Working data —
== Segment start ==
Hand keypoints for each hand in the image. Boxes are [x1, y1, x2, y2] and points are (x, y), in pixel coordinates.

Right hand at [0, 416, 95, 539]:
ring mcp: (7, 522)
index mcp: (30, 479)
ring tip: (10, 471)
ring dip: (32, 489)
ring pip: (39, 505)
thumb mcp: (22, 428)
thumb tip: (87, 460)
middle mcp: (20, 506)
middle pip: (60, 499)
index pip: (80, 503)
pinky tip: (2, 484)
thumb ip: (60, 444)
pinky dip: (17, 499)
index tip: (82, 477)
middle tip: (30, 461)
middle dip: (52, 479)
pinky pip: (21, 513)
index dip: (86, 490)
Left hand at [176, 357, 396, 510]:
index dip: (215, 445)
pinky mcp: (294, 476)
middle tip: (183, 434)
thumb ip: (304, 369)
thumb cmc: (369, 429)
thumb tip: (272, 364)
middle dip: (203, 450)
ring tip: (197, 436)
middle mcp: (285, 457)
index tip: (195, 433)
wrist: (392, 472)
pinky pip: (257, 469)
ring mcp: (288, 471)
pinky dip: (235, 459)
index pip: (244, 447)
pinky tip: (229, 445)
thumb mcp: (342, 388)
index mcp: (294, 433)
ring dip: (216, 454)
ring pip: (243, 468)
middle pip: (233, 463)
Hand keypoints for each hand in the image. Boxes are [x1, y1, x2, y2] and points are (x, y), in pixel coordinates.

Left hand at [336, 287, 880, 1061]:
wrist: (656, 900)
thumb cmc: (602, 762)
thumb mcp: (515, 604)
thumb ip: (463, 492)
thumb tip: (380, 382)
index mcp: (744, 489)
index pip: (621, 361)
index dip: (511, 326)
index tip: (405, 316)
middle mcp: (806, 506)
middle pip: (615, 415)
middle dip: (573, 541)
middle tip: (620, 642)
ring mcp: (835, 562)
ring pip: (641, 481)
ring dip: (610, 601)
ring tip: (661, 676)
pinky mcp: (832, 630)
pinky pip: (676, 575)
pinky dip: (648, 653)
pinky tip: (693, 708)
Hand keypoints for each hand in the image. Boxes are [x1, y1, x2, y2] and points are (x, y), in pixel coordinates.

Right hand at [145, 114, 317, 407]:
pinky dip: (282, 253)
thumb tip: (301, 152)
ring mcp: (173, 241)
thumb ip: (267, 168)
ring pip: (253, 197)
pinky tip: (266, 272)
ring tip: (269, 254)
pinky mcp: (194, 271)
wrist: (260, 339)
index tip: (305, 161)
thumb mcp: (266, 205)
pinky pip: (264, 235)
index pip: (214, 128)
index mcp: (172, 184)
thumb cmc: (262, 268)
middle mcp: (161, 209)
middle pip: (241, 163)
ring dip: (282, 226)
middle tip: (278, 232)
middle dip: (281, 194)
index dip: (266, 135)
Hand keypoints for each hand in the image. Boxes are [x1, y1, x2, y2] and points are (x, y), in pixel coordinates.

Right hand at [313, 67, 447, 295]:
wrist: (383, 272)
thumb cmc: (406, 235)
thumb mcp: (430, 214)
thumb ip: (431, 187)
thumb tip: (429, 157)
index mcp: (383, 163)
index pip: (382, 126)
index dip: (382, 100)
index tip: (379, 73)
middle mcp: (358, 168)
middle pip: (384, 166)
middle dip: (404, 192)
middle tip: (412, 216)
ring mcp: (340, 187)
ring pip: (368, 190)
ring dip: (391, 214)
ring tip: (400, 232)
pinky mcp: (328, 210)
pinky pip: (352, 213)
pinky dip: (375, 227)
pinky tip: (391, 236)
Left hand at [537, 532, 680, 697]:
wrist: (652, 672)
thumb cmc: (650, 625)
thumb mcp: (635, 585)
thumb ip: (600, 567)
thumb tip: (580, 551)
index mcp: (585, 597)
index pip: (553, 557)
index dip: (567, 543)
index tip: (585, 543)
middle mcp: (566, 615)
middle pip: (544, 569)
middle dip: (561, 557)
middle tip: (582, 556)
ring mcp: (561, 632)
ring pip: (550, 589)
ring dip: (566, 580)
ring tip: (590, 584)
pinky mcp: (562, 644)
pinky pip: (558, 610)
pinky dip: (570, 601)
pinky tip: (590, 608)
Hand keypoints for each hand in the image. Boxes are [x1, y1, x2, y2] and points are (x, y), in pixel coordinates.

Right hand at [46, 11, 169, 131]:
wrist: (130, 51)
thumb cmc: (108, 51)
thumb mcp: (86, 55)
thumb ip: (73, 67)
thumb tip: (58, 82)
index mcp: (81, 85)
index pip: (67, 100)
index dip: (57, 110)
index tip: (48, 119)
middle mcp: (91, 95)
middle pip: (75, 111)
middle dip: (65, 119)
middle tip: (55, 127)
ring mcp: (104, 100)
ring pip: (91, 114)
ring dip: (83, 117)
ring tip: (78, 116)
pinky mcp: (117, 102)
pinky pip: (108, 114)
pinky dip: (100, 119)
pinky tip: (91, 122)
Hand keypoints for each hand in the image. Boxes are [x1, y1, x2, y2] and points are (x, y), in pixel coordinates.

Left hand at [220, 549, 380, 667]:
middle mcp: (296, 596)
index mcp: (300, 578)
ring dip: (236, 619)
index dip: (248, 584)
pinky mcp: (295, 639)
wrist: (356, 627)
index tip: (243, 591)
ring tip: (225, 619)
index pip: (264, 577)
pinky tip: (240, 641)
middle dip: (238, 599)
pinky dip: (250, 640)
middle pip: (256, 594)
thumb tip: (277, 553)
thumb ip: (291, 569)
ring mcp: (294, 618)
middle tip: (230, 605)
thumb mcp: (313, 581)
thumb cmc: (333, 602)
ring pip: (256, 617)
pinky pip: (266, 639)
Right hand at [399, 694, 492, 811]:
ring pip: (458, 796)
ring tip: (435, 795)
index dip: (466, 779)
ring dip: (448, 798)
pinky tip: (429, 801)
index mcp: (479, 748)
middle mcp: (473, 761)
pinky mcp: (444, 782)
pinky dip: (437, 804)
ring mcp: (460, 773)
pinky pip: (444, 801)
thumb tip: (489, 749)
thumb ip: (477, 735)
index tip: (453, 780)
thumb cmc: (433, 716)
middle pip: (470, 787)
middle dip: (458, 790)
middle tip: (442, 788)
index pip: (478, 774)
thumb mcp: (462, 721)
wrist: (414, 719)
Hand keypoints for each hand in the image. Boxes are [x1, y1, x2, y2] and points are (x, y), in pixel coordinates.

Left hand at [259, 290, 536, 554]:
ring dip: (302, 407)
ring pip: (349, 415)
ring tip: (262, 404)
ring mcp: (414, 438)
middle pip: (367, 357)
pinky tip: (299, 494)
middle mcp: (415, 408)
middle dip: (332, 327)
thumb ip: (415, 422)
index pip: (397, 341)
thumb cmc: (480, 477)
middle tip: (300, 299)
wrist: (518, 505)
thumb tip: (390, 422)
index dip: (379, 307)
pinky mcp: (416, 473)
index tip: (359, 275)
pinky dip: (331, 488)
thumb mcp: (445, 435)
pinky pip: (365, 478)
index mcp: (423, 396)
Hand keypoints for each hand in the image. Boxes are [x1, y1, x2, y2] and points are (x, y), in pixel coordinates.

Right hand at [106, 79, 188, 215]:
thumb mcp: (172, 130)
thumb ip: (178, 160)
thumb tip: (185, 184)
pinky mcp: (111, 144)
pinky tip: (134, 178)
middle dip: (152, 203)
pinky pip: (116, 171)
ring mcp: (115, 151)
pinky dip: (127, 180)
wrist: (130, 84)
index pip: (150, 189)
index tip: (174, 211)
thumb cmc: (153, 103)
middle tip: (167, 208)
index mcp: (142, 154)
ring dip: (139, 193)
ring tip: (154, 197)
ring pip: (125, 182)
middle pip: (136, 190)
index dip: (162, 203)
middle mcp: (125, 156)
== Segment end ==
What this task involves —
Nothing but lines that contain "Right" should appear in the answer. Copy each from the records.

Response to this exercise —
Right hand at [0, 416, 95, 539]:
Right hand at [145, 114, 317, 407]:
Right hand at [313, 67, 447, 295]:
Right hand at [46, 11, 169, 131]:
Right hand at [399, 694, 492, 811]:
Right hand at [106, 79, 188, 215]:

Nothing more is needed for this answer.